Move over Toyota Prius drivers. You may soon have to make room for a much bigger hybrid vehicle on Lawrence’s roadways.
City commissioners on Tuesday are being asked to add three hybrid electric-diesel buses to the city’s transit fleet. The hybrid buses would be a first for Lawrence’s transit operations.
“We’re excited about it,” said Robert Nugent, the city’s public transit administrator. “There is a real environmental conscience here in Lawrence. I think it is a good representation of the community.”
The buses are expected to cost about $600,000 per vehicle. The city will use $1.8 million in federal stimulus funding to buy the buses, and won’t be required to use any local dollars for the purchase.
The city has more than $1 million in additional federal funding it can use to purchase buses, but transit leaders are not recommending that money be spent on hybrids. Instead, Nugent wants to test whether the new technology gives the city the best bang for its buck.
A hybrid bus costs about $250,000 more than a traditional diesel bus. Nugent said the availability of federal stimulus dollars made now a good time to test the viability of hybrid use in Lawrence.
One thing is for sure, the buses will sound different. The hybrid technology is similar to that on hybrid passenger cars. During low speeds on flat ground, the buses normally will operate only off of battery power. That will mean riders and passerbys won’t hear the rumble of a diesel engine, but rather a hum more similar to a supercharged golf cart.
The diesel engine — which will be a lower emission model than older diesels — will kick in on hills, higher speeds, or when the batteries are running low. The batteries, which are kept in a compartment on the bus’ roof, are charged from the diesel engine and also from energy built up by braking.
“I’m pretty confident that we’ll have lower operating costs in the long run with these buses,” said City Commissioner Mike Dever, who has been urging the city to study alternatives to traditional diesel buses.
Transit leaders aren’t sure yet how much more fuel efficient the buses will be. Other cities have reported that the hybrid buses have fuel mileage in the 7 to 9 miles per gallon range. Typical diesel buses usually operate at about 5 miles per gallon or less.

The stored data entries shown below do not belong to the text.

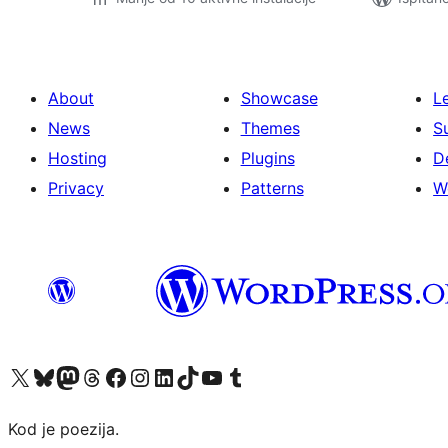
About
Showcase
L
News
Themes
S
Hosting
Plugins
D
Privacy
Patterns
W
Visit our X (formerly Twitter) account
Visit our Bluesky account
Visit our Mastodon account
Visit our Threads account
Visit our Facebook page
Visit our Instagram account
Visit our LinkedIn account
Visit our TikTok account
Visit our YouTube channel
Visit our Tumblr account
Kod je poezija.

The city also wants to measure how much less CO2 the buses emit into the air, which is expected to be significant.
One other noticeable difference will be the buses’ size. They’ll be 10 feet longer than typical Lawrence city buses. Transit officials are recommending the city purchase 40-foot buses in order to serve a new jointly-operated route the city has with Kansas University.
The city and KU operate a new Route 11 that runs by several large apartment complexes in the city.
“Some of those apartment complexes may have 40 to 60 people standing outside of them in the mornings,” Nugent said. “We can fill up our current buses pretty quickly at times.”
But Nugent said the department is not planning on converting its entire 12-bus fleet over to the 40-foot models.
“We know we have areas that just don’t justify that,” Nugent said.
The city studied other possibilities besides the hybrid diesel-electric models, including total electric buses that are plugged into a recharging station, and buses that run on compressed natural gas.
Both technologies would have required the city to install new infrastructure, such as a compressed natural gas fueling station or a plug-in-battery recharging station.
“I think these hybrids are probably the safest and best alternative,” Dever said. “I don’t want to make huge investments in infrastructure for something that doesn’t pan out.”
If city commissioners approve the purchase of the buses — which would be made by the Gillig Corp. — the city would receive the buses in about 18 months.